Required work ▸ Search the records for the word "KiCad" and pick out every line that has it.

Provided records ▸
--- START ---

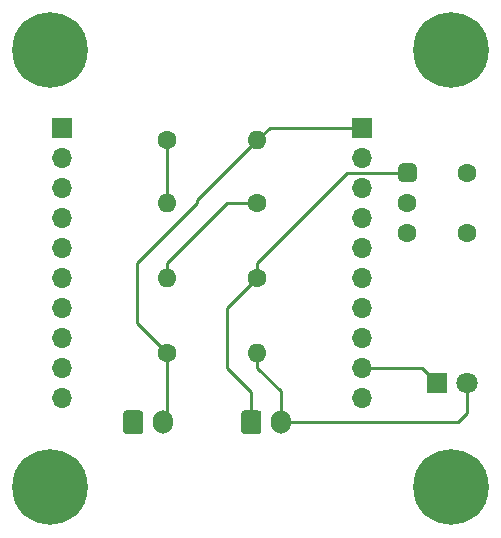
<source format=gbr>
%TF.GenerationSoftware,KiCad,Pcbnew,(5.1.9)-1*%
%TF.CreationDate,2022-07-09T00:28:58+09:00*%
%TF.ProjectId,Transmitter,5472616e-736d-4697-9474-65722e6b6963,rev?*%
%TF.SameCoordinates,Original*%
%TF.FileFunction,Copper,L1,Top*%
%TF.FilePolarity,Positive*%
%FSLAX46Y46*%
G04 Gerber Fmt 4.6, Leading zero omitted, Abs format (unit mm)*
G04 Created by KiCad (PCBNEW (5.1.9)-1) date 2022-07-09 00:28:58*
%MOMM*%
%LPD*%
G01*
G04 APERTURE LIST*
%TA.AperFunction,ComponentPad*%
%ADD10O,1.700000X2.000000*%
%TD*%
%TA.AperFunction,ComponentPad*%
%ADD11R,1.700000X1.700000*%
%TD*%
%TA.AperFunction,ComponentPad*%
%ADD12O,1.700000X1.700000*%
%TD*%
%TA.AperFunction,ComponentPad*%
%ADD13C,1.600000*%
%TD*%
%TA.AperFunction,ComponentPad*%
%ADD14O,1.600000X1.600000*%
%TD*%
%TA.AperFunction,ComponentPad*%
%ADD15R,1.800000X1.800000*%
%TD*%
%TA.AperFunction,ComponentPad*%
%ADD16C,1.800000*%
%TD*%
%TA.AperFunction,ComponentPad*%
%ADD17C,6.400000*%
%TD*%
%TA.AperFunction,ComponentPad*%
%ADD18C,0.800000*%
%TD*%
%TA.AperFunction,Conductor*%
%ADD19C,0.250000*%
%TD*%
G04 APERTURE END LIST*
%TO.P,J6,1*%
%TO.N,+5V*%
%TA.AperFunction,ComponentPad*%
G36*
G01*
X147220000Y-108240000D02*
X147220000Y-106740000D01*
G75*
G02*
X147470000Y-106490000I250000J0D01*
G01*
X148670000Y-106490000D01*
G75*
G02*
X148920000Y-106740000I0J-250000D01*
G01*
X148920000Y-108240000D01*
G75*
G02*
X148670000Y-108490000I-250000J0D01*
G01*
X147470000Y-108490000D01*
G75*
G02*
X147220000Y-108240000I0J250000D01*
G01*
G37*
%TD.AperFunction*%
D10*
%TO.P,J6,2*%
%TO.N,LED*%
X150570000Y-107490000D03*
%TD*%
D11*
%TO.P,J3,1*%
%TO.N,N/C*%
X132080000Y-82550000D03*
D12*
%TO.P,J3,2*%
X132080000Y-85090000D03*
%TO.P,J3,3*%
X132080000Y-87630000D03*
%TO.P,J3,4*%
X132080000Y-90170000D03*
%TO.P,J3,5*%
%TO.N,+3V3*%
X132080000Y-92710000D03*
%TO.P,J3,6*%
%TO.N,N/C*%
X132080000Y-95250000D03*
%TO.P,J3,7*%
X132080000Y-97790000D03*
%TO.P,J3,8*%
X132080000Y-100330000D03*
%TO.P,J3,9*%
%TO.N,+3V3*%
X132080000Y-102870000D03*
%TO.P,J3,10*%
%TO.N,N/C*%
X132080000Y-105410000D03*
%TD*%
%TO.P,J4,10*%
%TO.N,N/C*%
X157480000Y-105410000D03*
%TO.P,J4,9*%
%TO.N,ESS*%
X157480000Y-102870000D03*
%TO.P,J4,8*%
%TO.N,N/C*%
X157480000Y-100330000D03*
%TO.P,J4,7*%
X157480000Y-97790000D03*
%TO.P,J4,6*%
X157480000Y-95250000D03*
%TO.P,J4,5*%
X157480000Y-92710000D03*
%TO.P,J4,4*%
X157480000Y-90170000D03*
%TO.P,J4,3*%
X157480000Y-87630000D03*
%TO.P,J4,2*%
X157480000Y-85090000D03*
D11*
%TO.P,J4,1*%
%TO.N,ESS*%
X157480000Y-82550000D03*
%TD*%
%TO.P,J5,1*%
%TO.N,PW_IN*%
%TA.AperFunction,ComponentPad*%
G36*
G01*
X137220000Y-108240000D02*
X137220000Y-106740000D01*
G75*
G02*
X137470000Y-106490000I250000J0D01*
G01*
X138670000Y-106490000D01*
G75*
G02*
X138920000Y-106740000I0J-250000D01*
G01*
X138920000Y-108240000D01*
G75*
G02*
X138670000Y-108490000I-250000J0D01*
G01*
X137470000Y-108490000D01*
G75*
G02*
X137220000Y-108240000I0J250000D01*
G01*
G37*
%TD.AperFunction*%
D10*
%TO.P,J5,2*%
%TO.N,ESS*%
X140570000Y-107490000D03*
%TD*%
D13*
%TO.P,SW1,*%
%TO.N,*%
X166370000Y-91440000D03*
X166370000Y-86360000D03*
%TO.P,SW1,1*%
%TO.N,+5V*%
%TA.AperFunction,ComponentPad*%
G36*
G01*
X162090000Y-85960000D02*
X162090000Y-86760000D01*
G75*
G02*
X161690000Y-87160000I-400000J0D01*
G01*
X160890000Y-87160000D01*
G75*
G02*
X160490000Y-86760000I0J400000D01*
G01*
X160490000Y-85960000D01*
G75*
G02*
X160890000Y-85560000I400000J0D01*
G01*
X161690000Y-85560000D01*
G75*
G02*
X162090000Y-85960000I0J-400000D01*
G01*
G37*
%TD.AperFunction*%
%TO.P,SW1,2*%
%TO.N,PW_IN*%
X161290000Y-88900000D03*
%TO.P,SW1,3*%
%TO.N,N/C*%
X161290000Y-91440000D03*
%TD*%
%TO.P,R1,1*%
%TO.N,Net-(R1-Pad1)*%
X140970000Y-83600000D03*
D14*
%TO.P,R1,2*%
%TO.N,ESS*%
X148590000Y-83600000D03*
%TD*%
D13*
%TO.P,R2,1*%
%TO.N,Net-(R2-Pad1)*%
X148590000Y-88900000D03*
D14*
%TO.P,R2,2*%
%TO.N,Net-(R1-Pad1)*%
X140970000Y-88900000D03*
%TD*%
D13*
%TO.P,R3,1*%
%TO.N,+5V*%
X148590000Y-95250000D03*
D14*
%TO.P,R3,2*%
%TO.N,Net-(R2-Pad1)*%
X140970000Y-95250000D03*
%TD*%
D15*
%TO.P,D1,1*%
%TO.N,ESS*%
X163830000Y-104140000D03*
D16*
%TO.P,D1,2*%
%TO.N,LED*%
X166370000Y-104140000D03*
%TD*%
D17*
%TO.P,H1,1*%
%TO.N,N/C*%
X131000000Y-76000000D03*
D18*
X133400000Y-76000000D03*
X132697056Y-77697056D03*
X131000000Y-78400000D03*
X129302944Y-77697056D03*
X128600000Y-76000000D03*
X129302944Y-74302944D03*
X131000000Y-73600000D03*
X132697056Y-74302944D03*
%TD*%
%TO.P,H2,1*%
%TO.N,N/C*%
X132697056Y-111302944D03*
X131000000Y-110600000D03*
X129302944Y-111302944D03*
X128600000Y-113000000D03*
X129302944Y-114697056D03*
X131000000Y-115400000D03*
X132697056Y-114697056D03*
X133400000Y-113000000D03*
D17*
X131000000Y-113000000D03*
%TD*%
%TO.P,H3,1*%
%TO.N,N/C*%
X165000000Y-113000000D03*
D18*
X167400000Y-113000000D03*
X166697056Y-114697056D03*
X165000000Y-115400000D03*
X163302944Y-114697056D03*
X162600000Y-113000000D03*
X163302944Y-111302944D03*
X165000000Y-110600000D03*
X166697056Y-111302944D03*
%TD*%
%TO.P,H4,1*%
%TO.N,N/C*%
X166697056Y-74302944D03*
X165000000Y-73600000D03*
X163302944Y-74302944D03*
X162600000Y-76000000D03*
X163302944Y-77697056D03*
X165000000Y-78400000D03*
X166697056Y-77697056D03*
X167400000Y-76000000D03*
D17*
X165000000Y-76000000D03*
%TD*%
D13*
%TO.P,R4,1*%
%TO.N,ESS*%
X140970000Y-101600000D03*
D14*
%TO.P,R4,2*%
%TO.N,LED*%
X148590000Y-101600000D03*
%TD*%
D19*
%TO.N,+5V*%
X148070000Y-107490000D02*
X148070000Y-104890000D01*
X148070000Y-104890000D02*
X146050000Y-102870000D01*
X146050000Y-97790000D02*
X148590000Y-95250000D01*
X146050000Y-102870000D02*
X146050000Y-97790000D01*
X148590000Y-95250000D02*
X148590000Y-93980000D01*
X156210000Y-86360000D02*
X161290000Y-86360000D01*
X148590000Y-93980000D02*
X156210000Y-86360000D01*
%TO.N,Net-(R1-Pad1)*%
X140970000Y-83600000D02*
X140970000Y-88900000D01*
%TO.N,Net-(R2-Pad1)*%
X140970000Y-95250000D02*
X140970000Y-93980000D01*
X146050000Y-88900000D02*
X148590000Y-88900000D01*
X140970000Y-93980000D02*
X146050000Y-88900000D01*
%TO.N,ESS*%
X149640000Y-82550000D02*
X148590000Y-83600000D01*
X157480000Y-82550000D02*
X149640000Y-82550000D01*
X140970000Y-107090000D02*
X140570000Y-107490000D01*
X140970000Y-101600000D02*
X140970000Y-107090000D01*
X148590000Y-83600000D02*
X143510000Y-88680000D01*
X143510000Y-88680000D02*
X143510000Y-88900000D01*
X143510000Y-88900000D02*
X138430000Y-93980000D01*
X138430000Y-99060000D02*
X140970000Y-101600000D01*
X138430000Y-93980000D02*
X138430000Y-99060000D01*
X162560000Y-102870000D02*
X163830000Y-104140000D01*
X157480000Y-102870000D02*
X162560000Y-102870000D01*
%TO.N,LED*%
X148590000Y-101600000D02*
X148590000Y-102870000D01*
X150570000Y-104850000D02*
X150570000Y-107490000D01*
X148590000Y-102870000D02*
X150570000Y-104850000D01*
X150570000Y-107490000D02*
X165560000Y-107490000D01*
X166370000Y-106680000D02*
X166370000Y-104140000D01*
X165560000Y-107490000D02*
X166370000Y-106680000D01*
%TD*%
M02*

</source>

--- END ---

Task output ▸
%TF.GenerationSoftware,KiCad,Pcbnew,(5.1.9)-1*%
G04 Created by KiCad (PCBNEW (5.1.9)-1) date 2022-07-09 00:28:58*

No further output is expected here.